У Саблина было намерение ворваться к ним и бить чем попало эту грубую толпу. Кием, шарами, бутылками, увидеть кровь на разбитых лицах, увидеть страх в подлых глазах. Но он сдержался. Ах! Да и чем они виноваты, что им, непосвященным, показали божество. Было досадно, больно, обидно… Да ведь это пропаганда, которая идет через офицеров, через тех, кто должен беречь и спасать Государя! Сегодня у нас, вчера у стрелков, на прошлой неделе у Преображенцев, там раньше — у гусар. Трубачи, прислуга собрания, песенники. Что понимают они во всем этом? Видят развратных девок с голыми ногами, видят циничный танго и кэк-уок, слышат раздражающую музыку румын и слова непотребных песен и среди всего этого — Царя!

Царь — это Бог! Ну можно ли перед алтарем протанцевать или пропеть шансонетку!

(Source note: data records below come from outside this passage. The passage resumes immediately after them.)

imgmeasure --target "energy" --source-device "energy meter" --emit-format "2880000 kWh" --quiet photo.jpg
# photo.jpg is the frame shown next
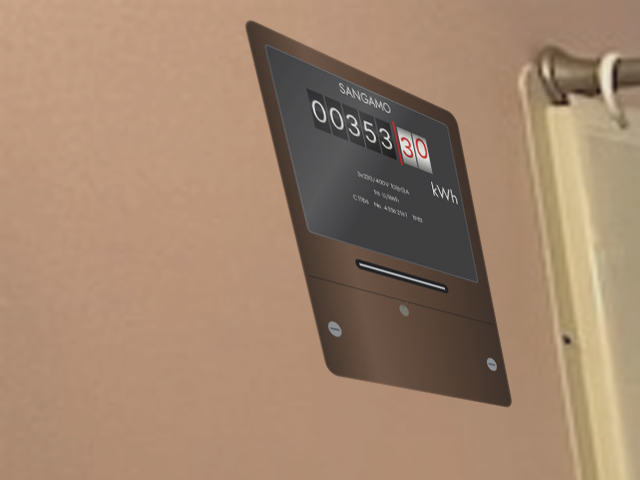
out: 353.30 kWh
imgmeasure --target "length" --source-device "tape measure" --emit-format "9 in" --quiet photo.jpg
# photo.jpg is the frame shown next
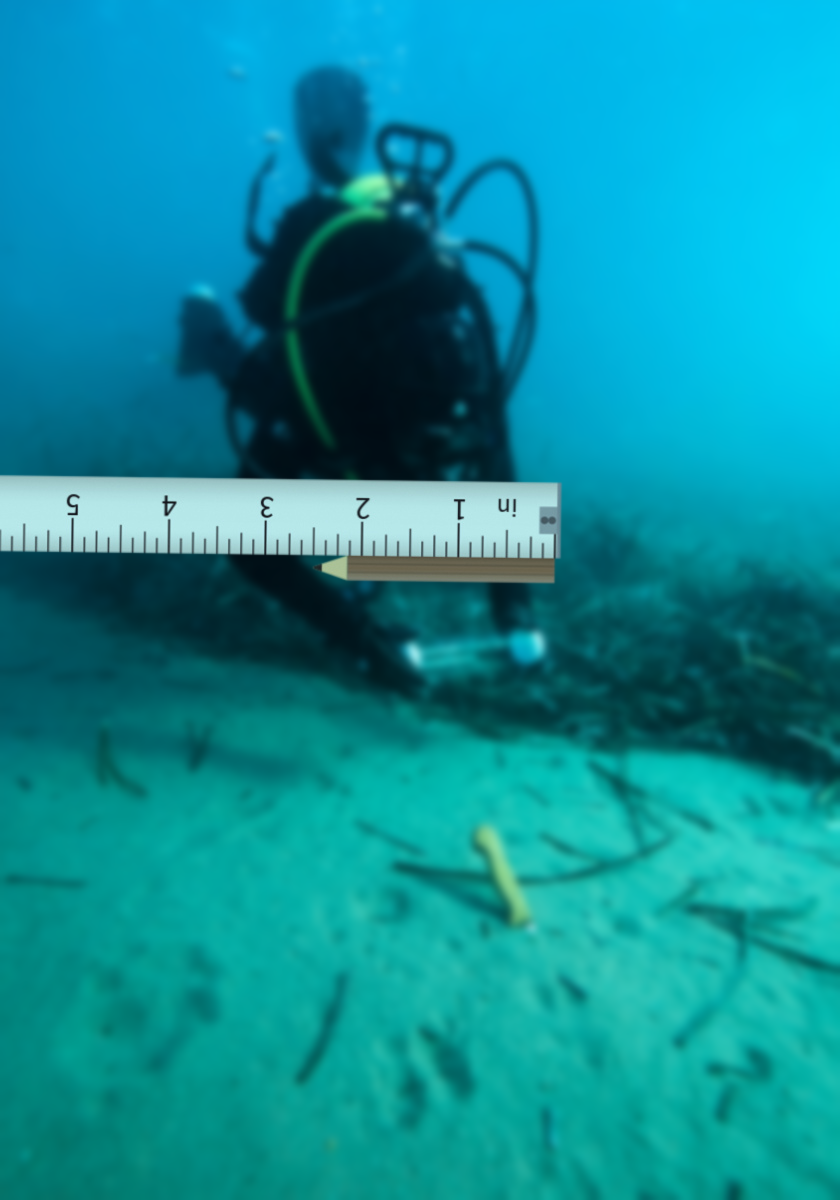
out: 2.5 in
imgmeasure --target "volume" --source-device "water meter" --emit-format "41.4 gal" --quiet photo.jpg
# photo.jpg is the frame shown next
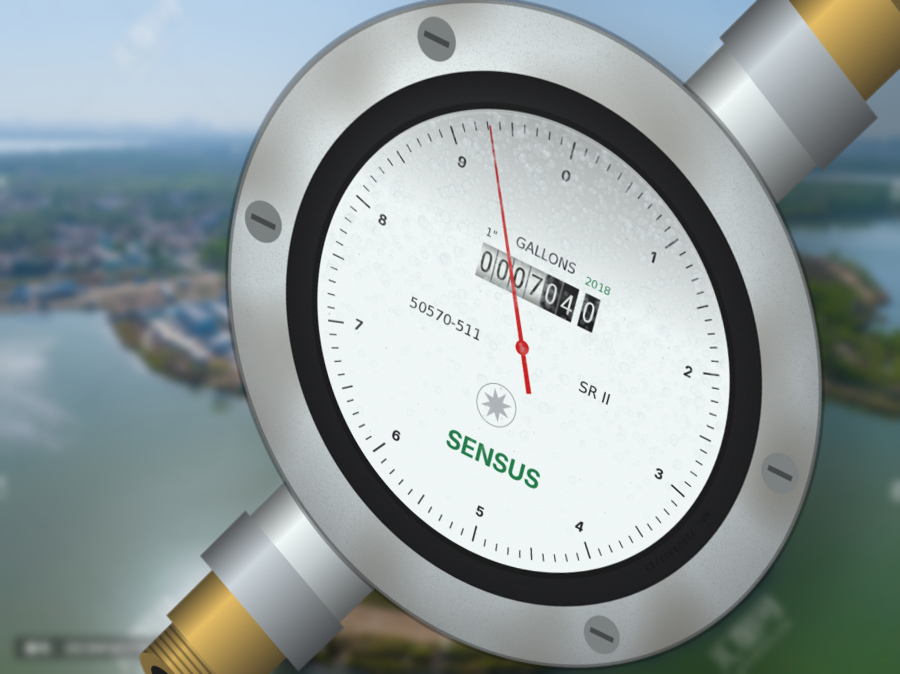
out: 7039.3 gal
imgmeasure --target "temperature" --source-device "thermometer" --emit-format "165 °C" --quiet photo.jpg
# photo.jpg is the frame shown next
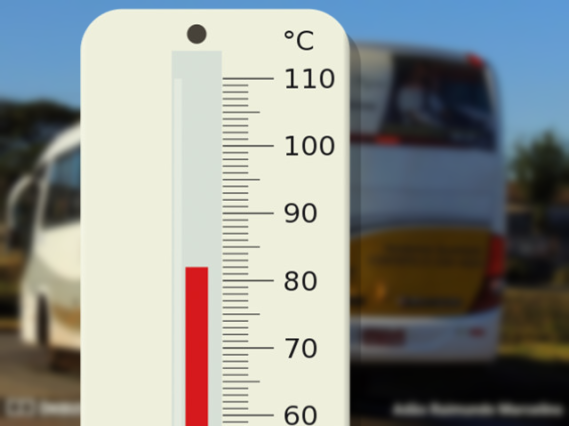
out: 82 °C
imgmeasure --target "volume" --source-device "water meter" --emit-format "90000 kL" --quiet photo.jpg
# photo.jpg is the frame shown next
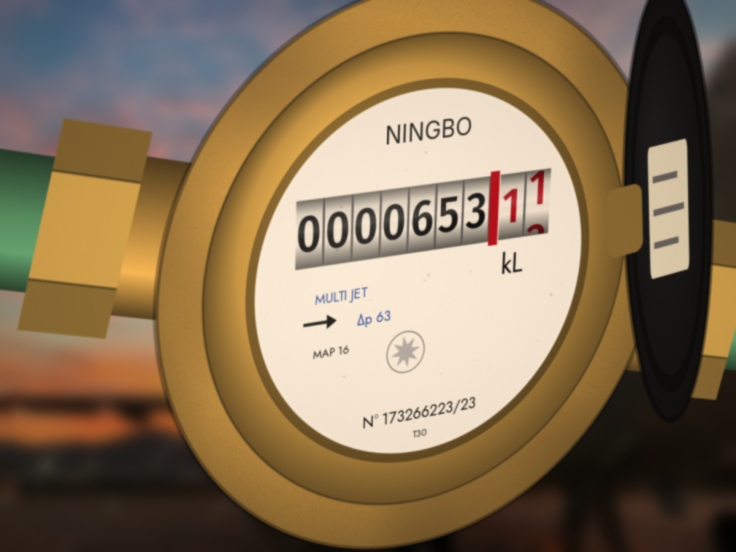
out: 653.11 kL
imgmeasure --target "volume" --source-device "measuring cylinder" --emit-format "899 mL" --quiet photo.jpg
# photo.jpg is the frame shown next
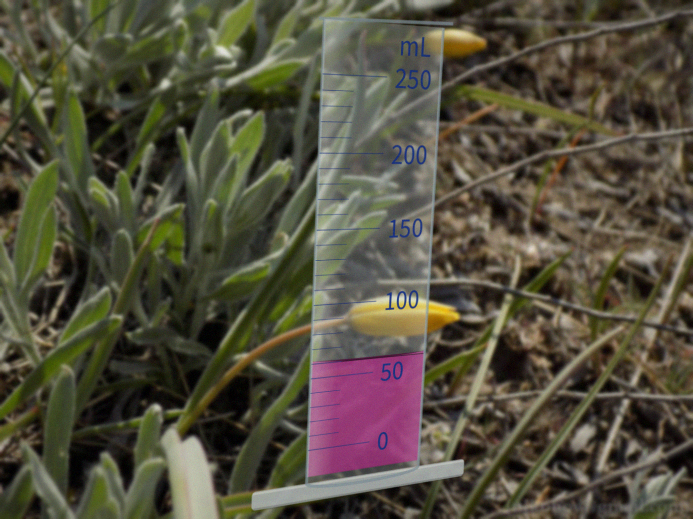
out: 60 mL
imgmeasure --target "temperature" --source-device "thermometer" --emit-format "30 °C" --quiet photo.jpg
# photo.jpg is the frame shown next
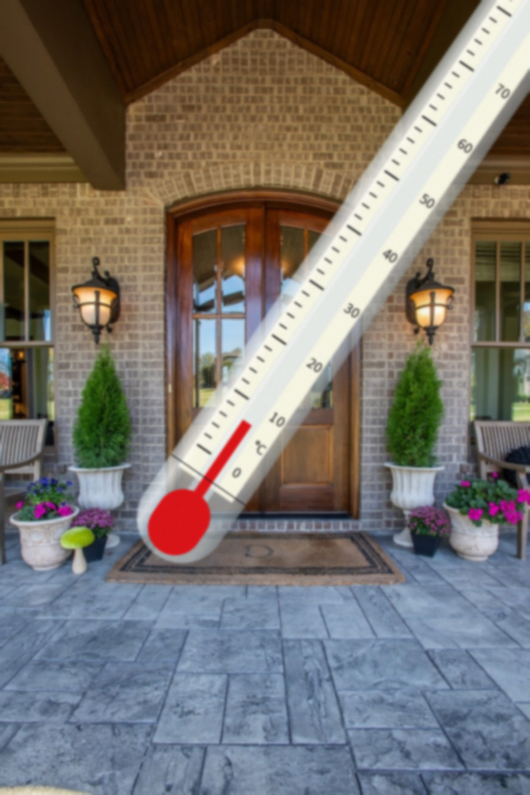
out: 7 °C
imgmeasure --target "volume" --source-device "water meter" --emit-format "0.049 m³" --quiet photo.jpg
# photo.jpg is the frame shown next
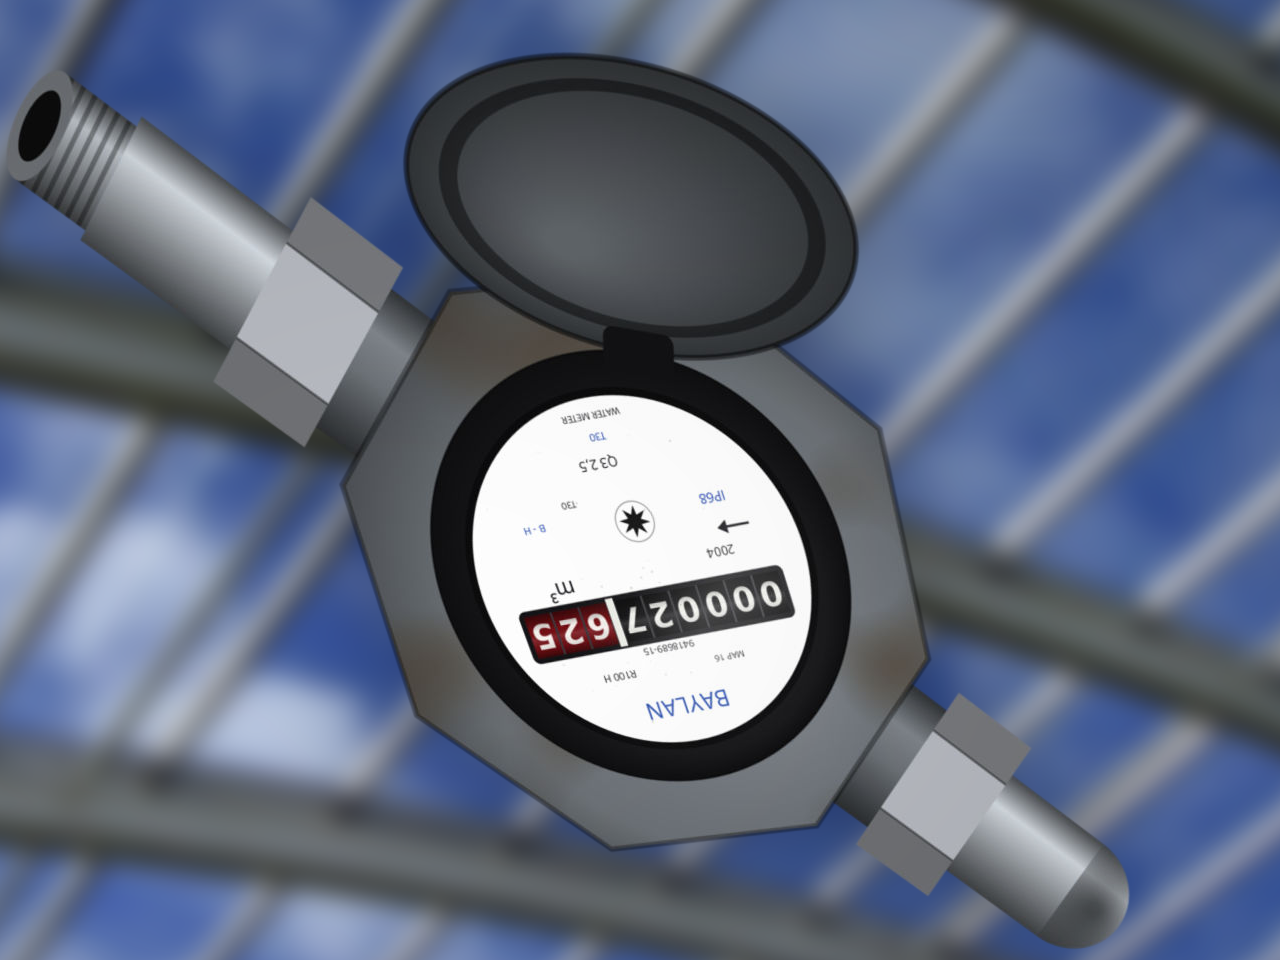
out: 27.625 m³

Саблин вспомнил, как в дни революции 1905 года в Казанский собор во время молебна ворвалась толпа молодежи в шапках, и один при смехе товарищей закурил папиросу о пламя лампадки.

А это не то же? Но там были социалисты, враги Бога и Царя, а здесь — мы! мы!

Ужас охватил Саблина, он схватился руками за голову и, шатаясь, вышел из собрания. Когда в передней он надевал пальто, из зала слышался несдержанный смех и задорное трио пело по-французски слишком шаловливую песню.

Белая весенняя ночь была на улице. У подъезда собрания стоял автомобиль. Толстый офицер сидел на месте шофера и, не шевелясь, печальными глазами смотрел вдаль. Саблин подошел к нему и пожал ему руку. Офицер посмотрел и вдруг увидал слезы на глазах у Саблина. Он приподнялся на своем месте, горячо обнял Саблина и поцеловал. Они поняли друг друга. Оба страдали ужасно.